▶ _Excerpt provided_
○ ○ ○

- Coat of Arms of Tlaxcala
- Armiger: State of Tlaxcala
- Adopted: 1989

= Coat of arms of Tlaxcala =

The coat of arms of Tlaxcala, a federal entity located in central highlands of Mexico, is a representative symbol that encapsulates the rich history and cultural identity of this region. Designed with meticulous attention to detail, this heraldic emblem reflects both the pre-Hispanic heritage and the colonial influence that have marked Tlaxcala's trajectory throughout the centuries. Its visual composition combines emblematic elements that evoke indigenous tradition, such as the emblematic Maltese cross, with symbols of the Catholic faith and references to native flora and fauna. Through its symbolism, the coat of arms of Tlaxcala draws a bridge between the past and the present, serving as an emblem of identity and pride for the inhabitants of this Mexican state.

○ ○ ○

▶ _Tasks to complete_
1: Duplicate the passage on the Tlaxcala coat of arms word for word, starting with "- Coat of Arms" and going on through "this Mexican state.".
2: According to the passage on the Tlaxcala coat of arms, in what year was the emblem adopted?
3: Write the next part of the passage on the Tlaxcala coat of arms, picking up after its final sentence.

○ ○ ○

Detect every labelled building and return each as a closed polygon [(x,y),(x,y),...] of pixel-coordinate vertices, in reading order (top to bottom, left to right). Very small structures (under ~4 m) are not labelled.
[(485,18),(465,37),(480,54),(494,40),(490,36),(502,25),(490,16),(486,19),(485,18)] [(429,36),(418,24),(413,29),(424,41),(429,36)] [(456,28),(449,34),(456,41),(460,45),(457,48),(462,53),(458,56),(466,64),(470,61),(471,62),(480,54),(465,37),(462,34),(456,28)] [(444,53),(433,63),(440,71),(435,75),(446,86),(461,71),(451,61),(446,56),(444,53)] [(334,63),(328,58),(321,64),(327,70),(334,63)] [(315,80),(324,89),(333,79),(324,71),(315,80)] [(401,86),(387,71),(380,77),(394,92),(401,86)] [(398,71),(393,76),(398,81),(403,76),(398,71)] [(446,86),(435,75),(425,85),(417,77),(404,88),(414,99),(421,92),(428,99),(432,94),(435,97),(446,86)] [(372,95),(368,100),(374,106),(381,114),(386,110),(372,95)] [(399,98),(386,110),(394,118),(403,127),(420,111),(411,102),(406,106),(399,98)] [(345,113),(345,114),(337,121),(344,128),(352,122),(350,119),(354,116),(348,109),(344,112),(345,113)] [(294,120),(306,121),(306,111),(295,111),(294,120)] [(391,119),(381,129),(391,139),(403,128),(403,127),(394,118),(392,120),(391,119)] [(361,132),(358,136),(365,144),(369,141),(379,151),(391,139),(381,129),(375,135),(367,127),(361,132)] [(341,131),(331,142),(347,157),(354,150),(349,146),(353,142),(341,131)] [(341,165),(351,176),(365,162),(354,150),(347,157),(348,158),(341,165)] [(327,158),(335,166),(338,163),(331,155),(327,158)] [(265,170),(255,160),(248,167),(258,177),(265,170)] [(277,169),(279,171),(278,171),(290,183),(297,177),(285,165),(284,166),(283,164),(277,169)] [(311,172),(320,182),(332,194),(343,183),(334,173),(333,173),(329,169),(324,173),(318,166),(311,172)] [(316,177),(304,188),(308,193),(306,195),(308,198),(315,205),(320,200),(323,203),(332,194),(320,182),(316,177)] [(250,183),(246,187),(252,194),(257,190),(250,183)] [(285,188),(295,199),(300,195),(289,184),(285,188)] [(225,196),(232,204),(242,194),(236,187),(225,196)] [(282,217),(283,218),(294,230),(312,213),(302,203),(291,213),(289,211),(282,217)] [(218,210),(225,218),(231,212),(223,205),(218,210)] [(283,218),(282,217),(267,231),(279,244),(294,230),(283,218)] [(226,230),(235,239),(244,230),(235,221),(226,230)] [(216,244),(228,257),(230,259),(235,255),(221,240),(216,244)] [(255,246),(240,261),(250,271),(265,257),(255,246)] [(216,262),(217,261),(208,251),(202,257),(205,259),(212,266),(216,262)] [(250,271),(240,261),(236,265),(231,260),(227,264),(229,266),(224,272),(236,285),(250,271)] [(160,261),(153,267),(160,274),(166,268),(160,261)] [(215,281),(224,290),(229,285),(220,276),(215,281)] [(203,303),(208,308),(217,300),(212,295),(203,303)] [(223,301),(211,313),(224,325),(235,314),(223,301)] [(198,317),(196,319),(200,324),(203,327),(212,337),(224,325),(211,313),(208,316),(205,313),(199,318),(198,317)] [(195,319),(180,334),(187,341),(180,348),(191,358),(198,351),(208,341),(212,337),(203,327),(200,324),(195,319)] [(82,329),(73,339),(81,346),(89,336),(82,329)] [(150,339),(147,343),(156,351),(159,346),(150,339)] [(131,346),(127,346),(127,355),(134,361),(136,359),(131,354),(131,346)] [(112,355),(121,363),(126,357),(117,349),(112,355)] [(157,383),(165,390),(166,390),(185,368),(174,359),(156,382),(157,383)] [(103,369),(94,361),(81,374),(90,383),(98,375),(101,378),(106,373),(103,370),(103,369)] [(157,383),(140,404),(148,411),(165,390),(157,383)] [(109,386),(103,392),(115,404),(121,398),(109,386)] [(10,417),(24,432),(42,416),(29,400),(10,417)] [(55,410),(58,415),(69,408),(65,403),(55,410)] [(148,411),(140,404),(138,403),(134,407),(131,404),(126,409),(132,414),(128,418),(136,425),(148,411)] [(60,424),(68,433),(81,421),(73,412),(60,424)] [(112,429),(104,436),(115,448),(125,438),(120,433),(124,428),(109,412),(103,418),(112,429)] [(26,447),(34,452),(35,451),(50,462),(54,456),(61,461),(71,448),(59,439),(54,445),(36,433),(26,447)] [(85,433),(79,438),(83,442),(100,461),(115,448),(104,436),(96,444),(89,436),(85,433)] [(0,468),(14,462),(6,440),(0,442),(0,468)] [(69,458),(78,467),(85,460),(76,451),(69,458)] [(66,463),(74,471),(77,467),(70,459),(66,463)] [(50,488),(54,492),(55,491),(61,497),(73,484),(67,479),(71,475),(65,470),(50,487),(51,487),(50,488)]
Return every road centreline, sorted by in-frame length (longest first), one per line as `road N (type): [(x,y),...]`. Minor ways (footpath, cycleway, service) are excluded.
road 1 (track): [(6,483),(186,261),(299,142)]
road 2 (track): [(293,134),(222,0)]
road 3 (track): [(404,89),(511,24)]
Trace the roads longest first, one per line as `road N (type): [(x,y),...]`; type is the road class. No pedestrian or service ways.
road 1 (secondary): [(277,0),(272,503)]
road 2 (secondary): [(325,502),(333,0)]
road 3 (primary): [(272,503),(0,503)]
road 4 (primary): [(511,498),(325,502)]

○ ○ ○

▶ _Solved tasks_
1:
- Coat of Arms of Tlaxcala
- Armiger: State of Tlaxcala
- Adopted: 1989

= Coat of arms of Tlaxcala =

The coat of arms of Tlaxcala, a federal entity located in central highlands of Mexico, is a representative symbol that encapsulates the rich history and cultural identity of this region. Designed with meticulous attention to detail, this heraldic emblem reflects both the pre-Hispanic heritage and the colonial influence that have marked Tlaxcala's trajectory throughout the centuries. Its visual composition combines emblematic elements that evoke indigenous tradition, such as the emblematic Maltese cross, with symbols of the Catholic faith and references to native flora and fauna. Through its symbolism, the coat of arms of Tlaxcala draws a bridge between the past and the present, serving as an emblem of identity and pride for the inhabitants of this Mexican state.

2: 1989

3:
==Symbolism==
The castle in gold on gules is the emblem of Castile, which represents the fortresses built during the Reconquista. In the context of Tlaxcala, it represents that city as a new Castile, victorious over the Mexicas during the Conquest. The eagle in black on gold is the heraldic image of the House of Habsburg, to which Charles I belonged, who granted the shield. The argent border represents the Catholic faith, which the Tlaxcalans would have embraced without opposition. The initials correspond to the Latinized names of Queen Joan of Castile, Charles himself and the then Prince Philip. The two crowns represent the aforementioned Joan, Queen of Castile and her son Charles V, Holy Roman Emperor monarch of the same Crown. The palms are a symbol of victory, in this case over the Mexicas. The skulls and tibias evoke similar pre-Hispanic glyphs and may refer to human sacrifices in Mesoamerican culture; it has been suggested that they represent the Mexicas killed during the capture of Tenochtitlan in 1521.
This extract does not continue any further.